To close out, here are some of my favorite quotes (I like to do this segment for print books). What are some of the most poignant and helpful points of advice you’ve learned about writing, or art in general?
Pg. 28: “ I remember an immense feeling of possibility at the idea [of creating his own stories], as if I had been ushered into a vast building filled with closed doors and had been given leave to open any I liked. There were more doors than one person could ever open in a lifetime, I thought (and still think).”
Pg. 29: “Four stories. A quarter apiece. That was the first buck I made in this business.”
Pg. 57: “‘When you write a story, you’re telling yourself the story,’ he [John Gould] said. ‘When you rewrite, your main job is taking out all the things that are not the story.’” [Later, King also relates the advice from this mentor that you should write the first draft with the door closed, and the second draft with the door open.]
Pg. 74: “And whenever I see a first novel dedicated to a wife (or husband), I smile and think, There’s someone who knows. Writing is a lonely job. Having someone who believes in you makes a lot of difference. They don’t have to make speeches. Just believing is usually enough.”

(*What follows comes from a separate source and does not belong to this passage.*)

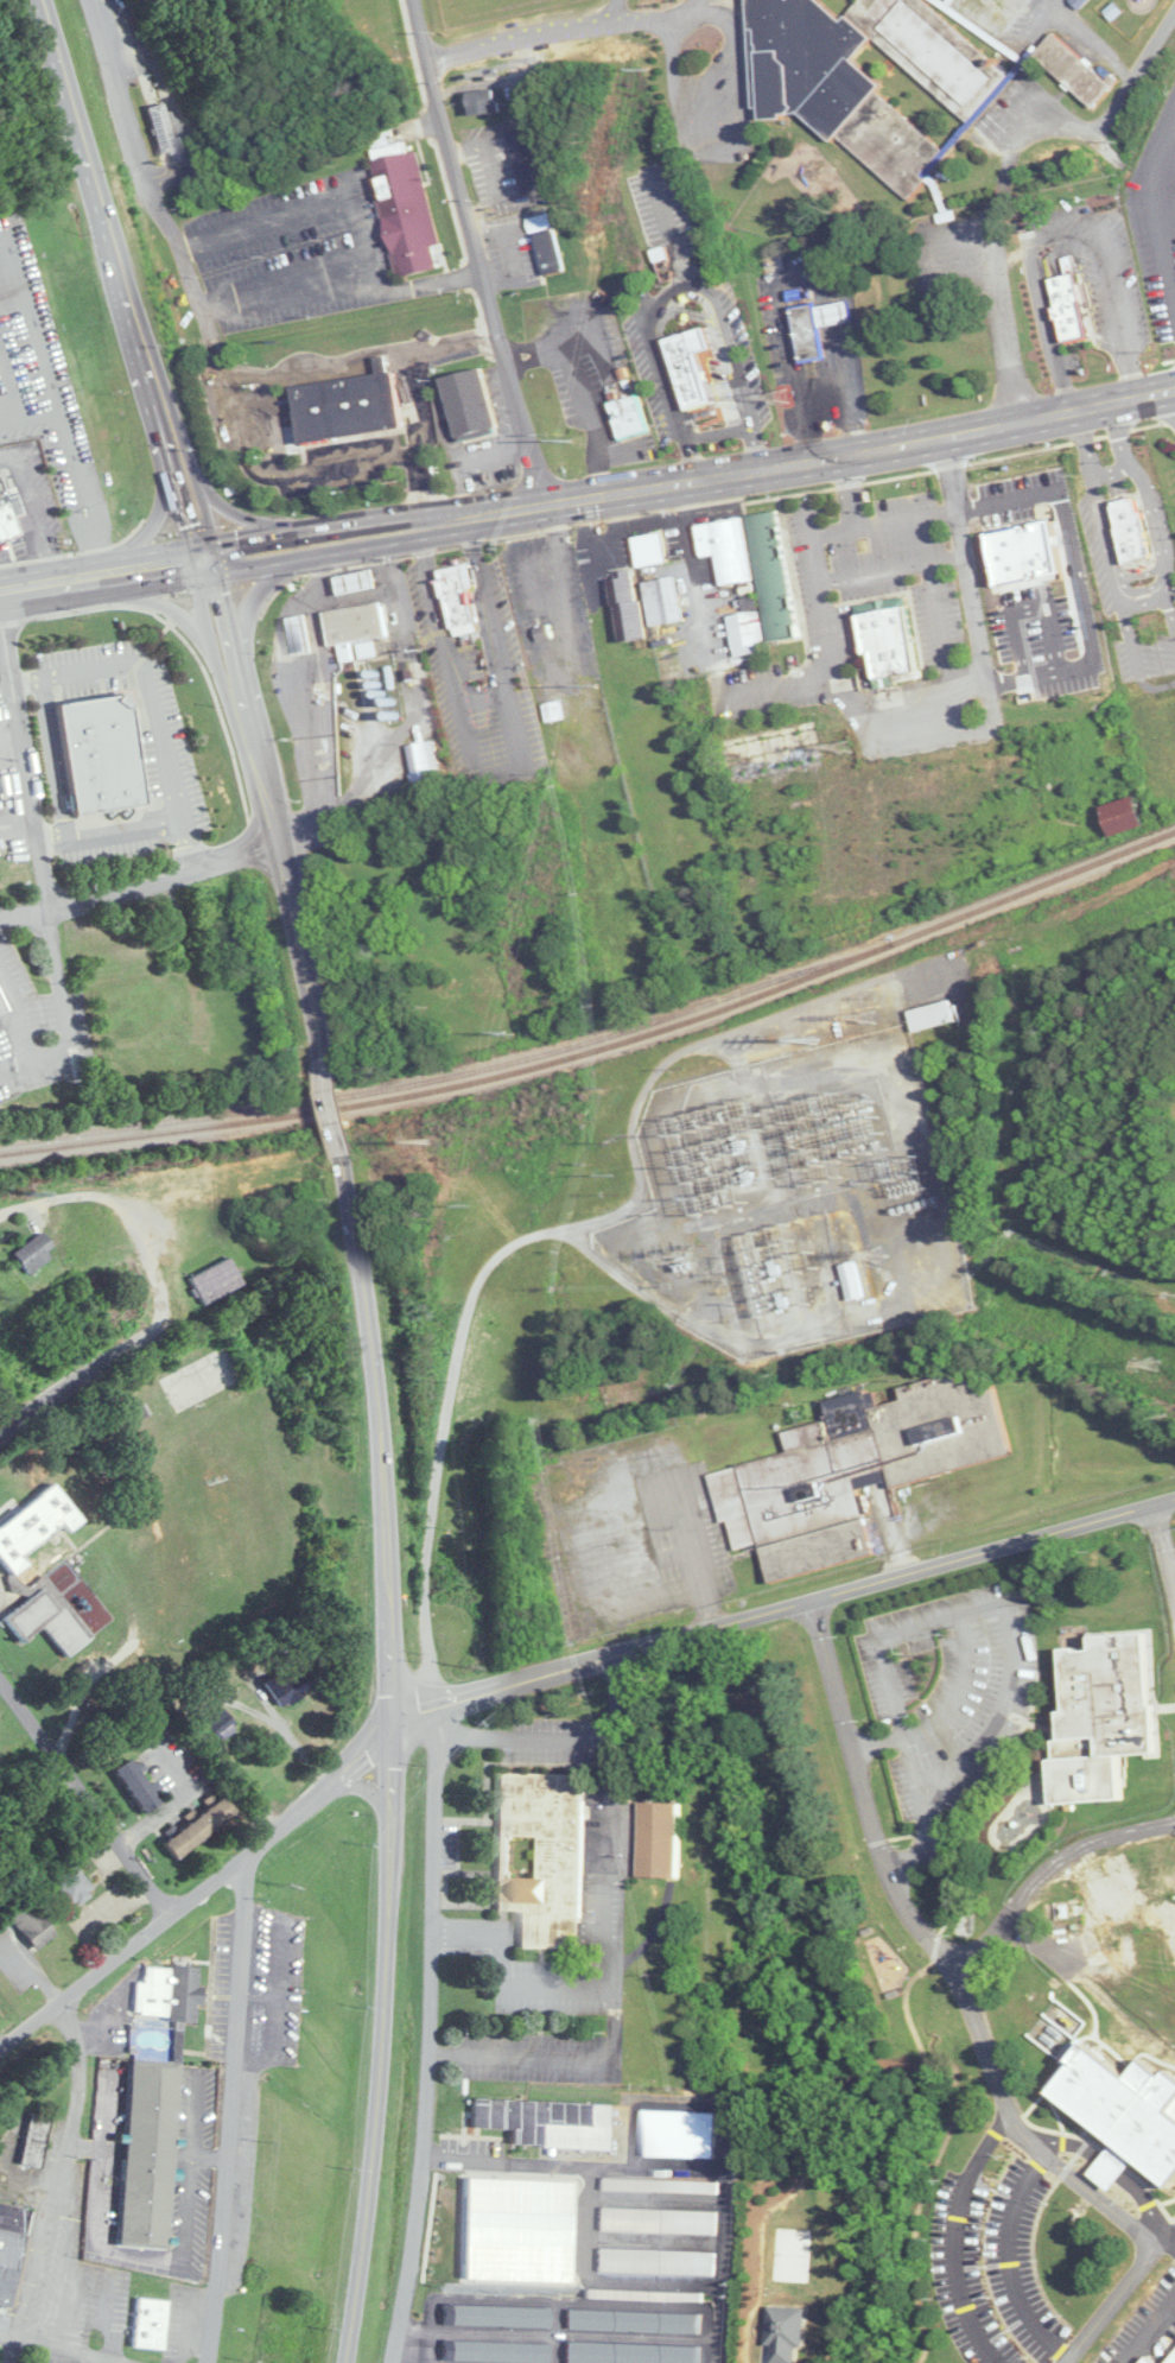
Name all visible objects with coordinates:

Pg. 98: “The idea that creative endeavor and mind-altering substances are entwined is one of the great pop-intellectual myths of our time.”
Pg. 101: “It starts with this: put your desk in the corner, and every time you sit down there to write, remind yourself why it isn’t in the middle of the room. Life isn’t a support-system for art. It’s the other way around.”

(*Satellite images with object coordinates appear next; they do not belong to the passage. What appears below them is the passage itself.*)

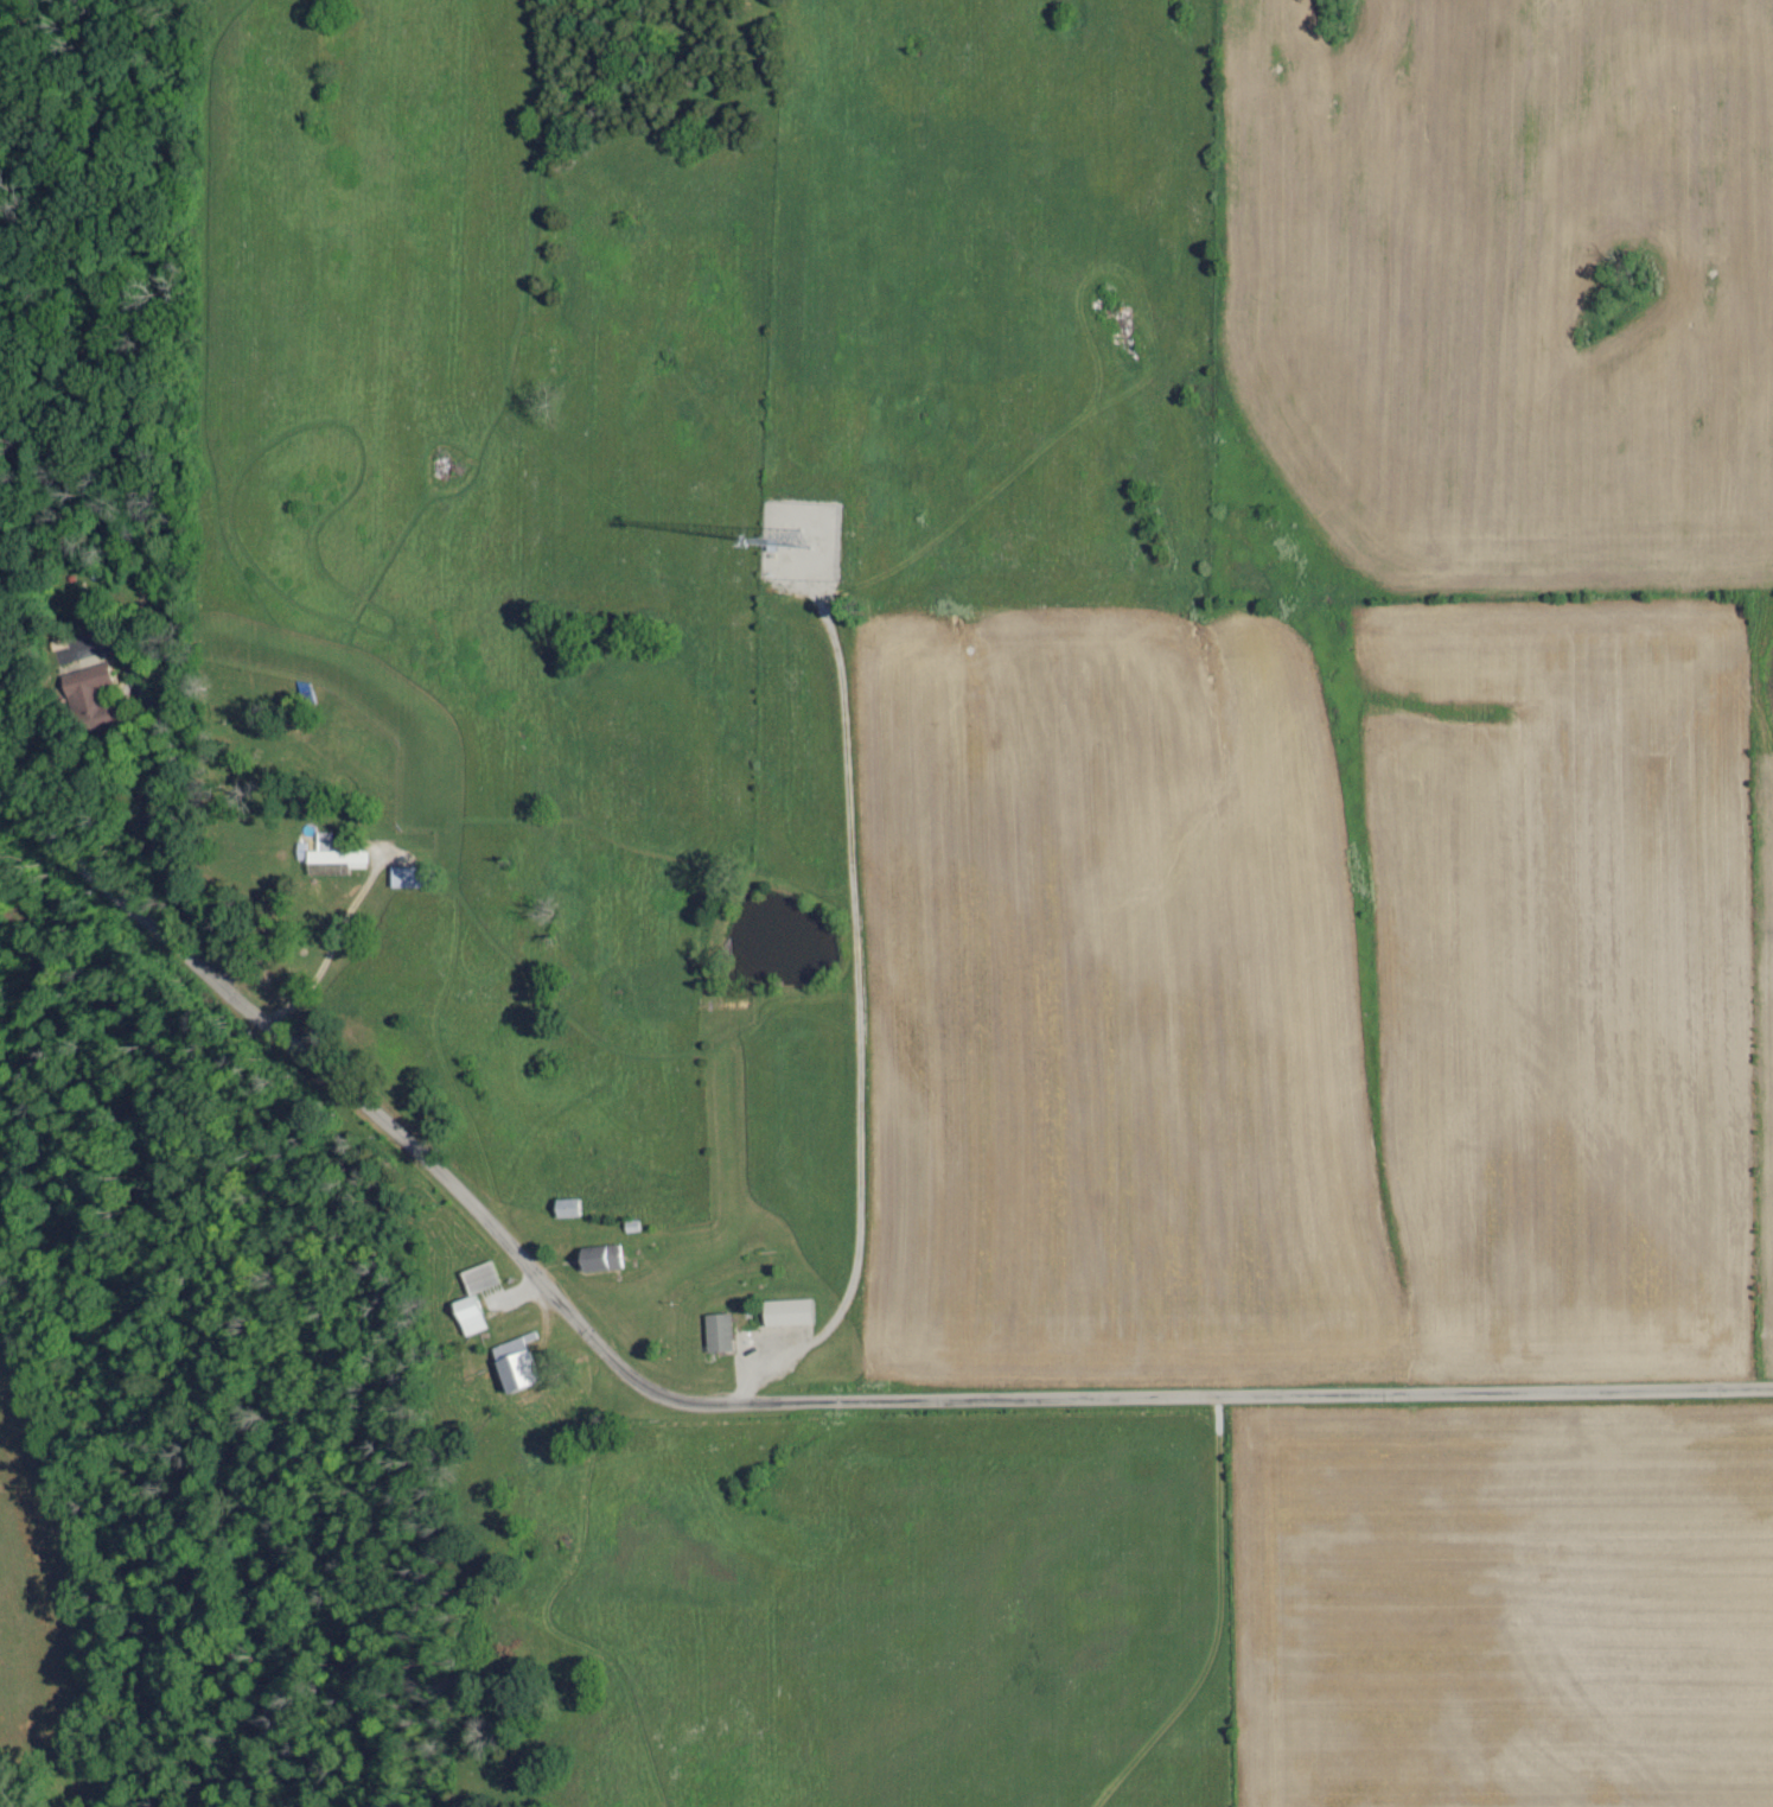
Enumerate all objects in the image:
road: (129, 682)
building: (86, 687)
road: (156, 852)
building: (336, 853)
building: (412, 877)
road: (324, 949)
road: (859, 1021)
building: (600, 1258)
building: (789, 1313)
building: (719, 1332)
building: (516, 1363)
road: (777, 1402)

Pg. 136: “You will build a paragraph at a time, constructing these of your vocabulary and your knowledge of grammar and basic style. As long as you stay level-on-the-level and shave even every door, you can build whatever you like—whole mansions, if you have the energy.”
Pg. 167: “Description begins in the writer’s imagination, but should finish in the reader’s.”
Pg. 208: “But once your basic story is on paper, you need to think about what it means and enrich your following drafts with your conclusions.”
Pg. 269: “In the end, it’s about enriching the lives of those who will read your work, and enriching your own life, as well. It’s about getting up, getting well, and getting over. Getting happy, okay? Getting happy.”